Arithmetic with Language Models: from Memorization to Computation
Davide Maltoni, Matteo Ferrara
TL;DR
This work investigates how a small, non-pretrained Transformer LM can perform binary arithmetic beyond its training data, framing the computation as an Encoding-Regression-Decoding (ERD) process. Through controlled experiments on binary addition and multiplication, the authors show the model learns these tasks with strong generalization, and provide evidence that computation occurs as regression in a learned value space after an initial encoding and before a final decoding step. The study employs interpolation/extrapolation analyses, internal representation correlations, and amnesic probing to support the ERD account, and demonstrates the feasibility of numeric regression as a core mechanism in language models.
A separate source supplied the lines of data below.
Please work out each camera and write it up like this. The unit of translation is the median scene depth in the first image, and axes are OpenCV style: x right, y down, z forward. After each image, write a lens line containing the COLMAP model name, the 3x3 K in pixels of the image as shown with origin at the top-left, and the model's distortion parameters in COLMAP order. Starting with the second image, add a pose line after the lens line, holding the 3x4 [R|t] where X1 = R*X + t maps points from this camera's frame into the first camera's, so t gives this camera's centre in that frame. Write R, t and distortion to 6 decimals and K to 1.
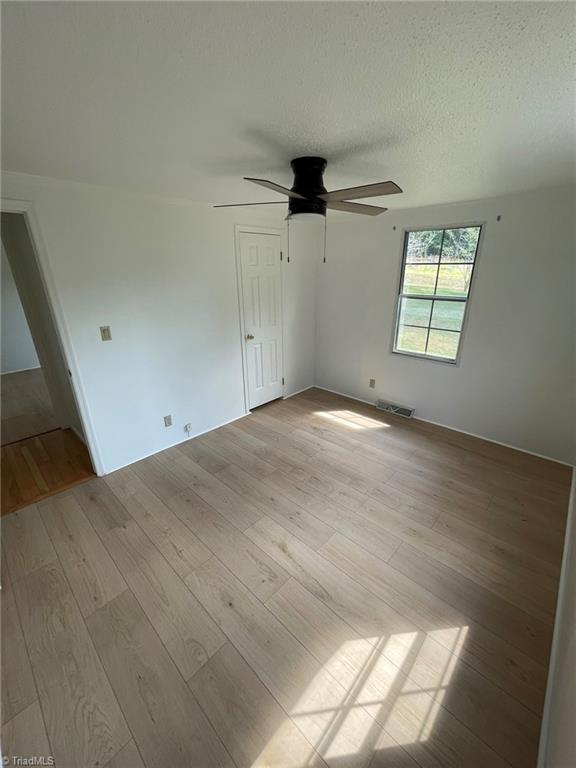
lens RADIAL K [[310.6, 0, 284.6], [0, 310.6, 376.1], [0, 0, 1]] dist [-0.001814, 0.000957]
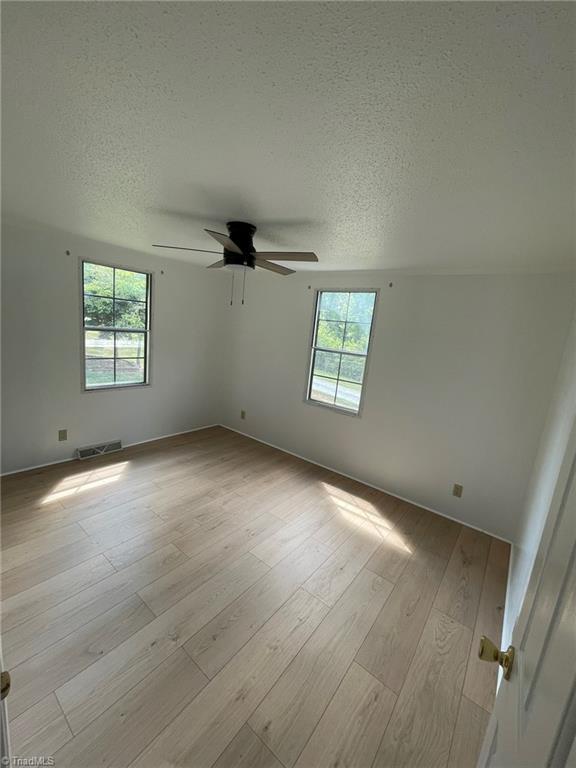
lens RADIAL K [[310.6, 0, 284.5], [0, 310.6, 388.2], [0, 0, 1]] dist [-0.001814, 0.000957]
pose [[-0.089105, -0.197735, 0.976197, -0.818985], [0.234139, 0.948473, 0.213491, -0.200542], [-0.968111, 0.247589, -0.038216, 0.705883]]
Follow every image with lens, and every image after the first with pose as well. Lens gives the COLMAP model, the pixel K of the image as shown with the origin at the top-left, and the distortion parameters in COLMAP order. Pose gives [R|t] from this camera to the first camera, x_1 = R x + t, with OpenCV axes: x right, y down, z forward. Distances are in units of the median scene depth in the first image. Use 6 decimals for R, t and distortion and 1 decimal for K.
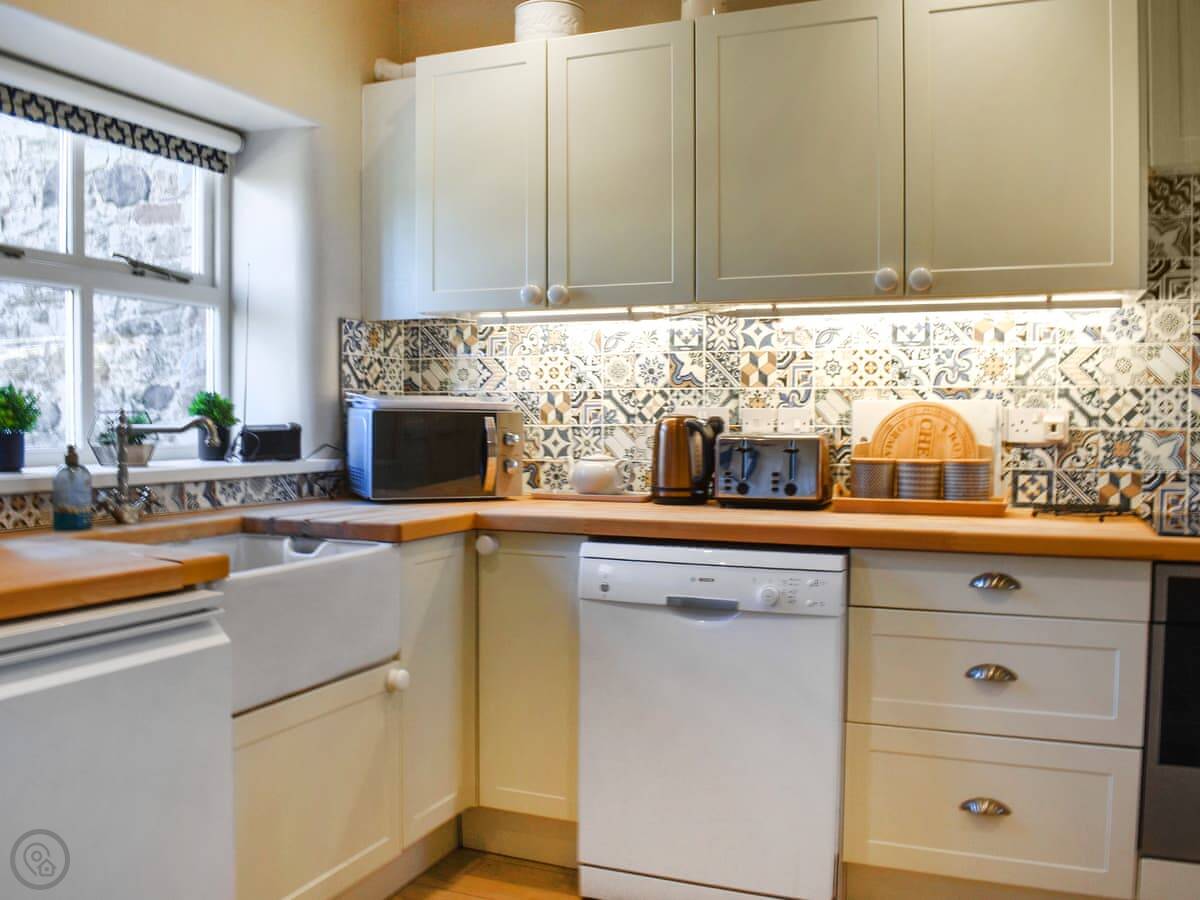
lens RADIAL K [[1062.7, 0, 600.0], [0, 1062.7, 450.0], [0, 0, 1]] dist [-0.082947, -0.004741]
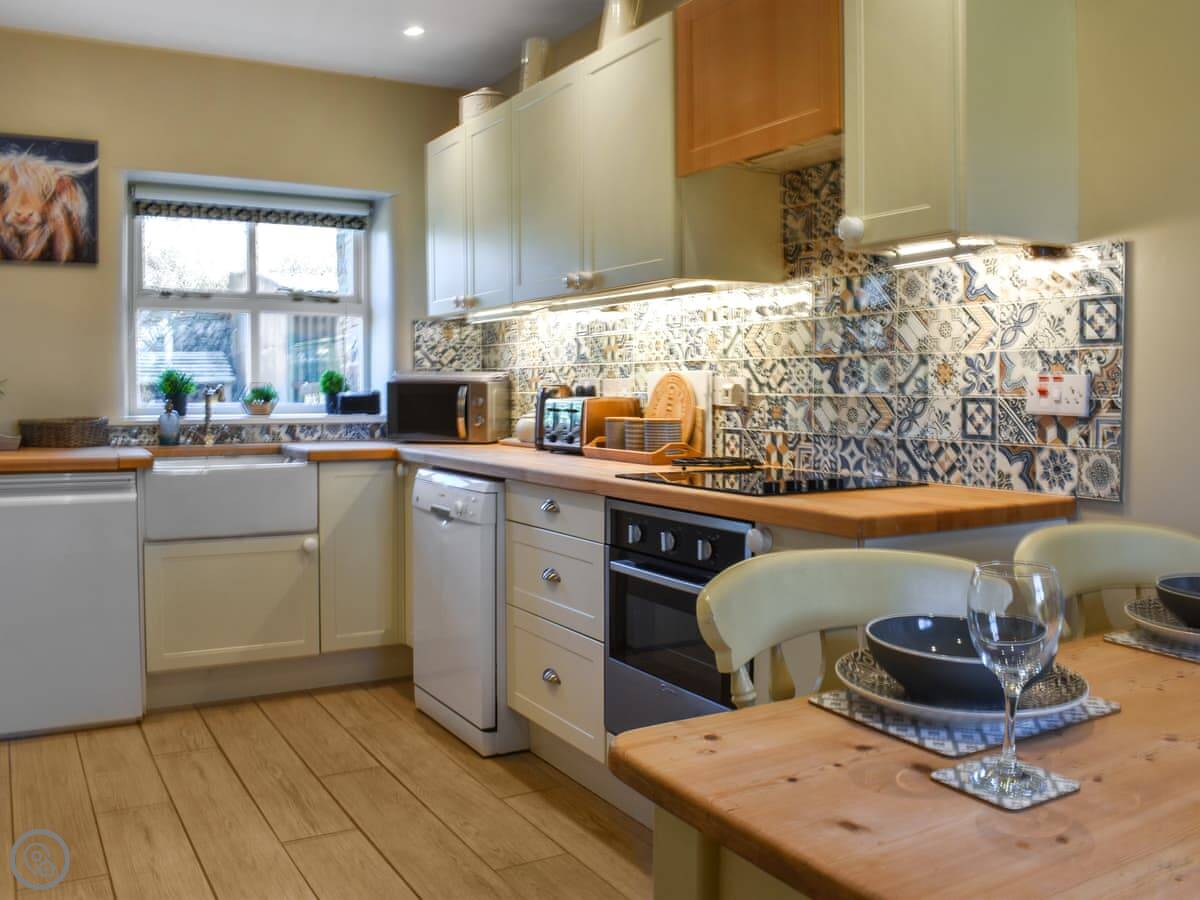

The findings illuminate how LMs process numbers and suggest a generalizable pathway for integrating arithmetic and reasoning capabilities into practical NLP systems.
Abstract
A better understanding of the emergent computation and problem-solving capabilities of recent large language models is of paramount importance to further improve them and broaden their applicability. This work investigates how a language model, trained to predict the next token, can perform arithmetic computations generalizing beyond training data. Binary addition and multiplication constitute a good testbed for this purpose, since they require a very small vocabulary and exhibit relevant input/output discontinuities making smooth input interpolation ineffective for novel data. We successfully trained a light language model to learn these tasks and ran a number of experiments to investigate the extrapolation capabilities and internal information processing. Our findings support the hypothesis that the language model works as an Encoding-Regression-Decoding machine where the computation takes place in the value space once the input token representation is mapped to an appropriate internal representation.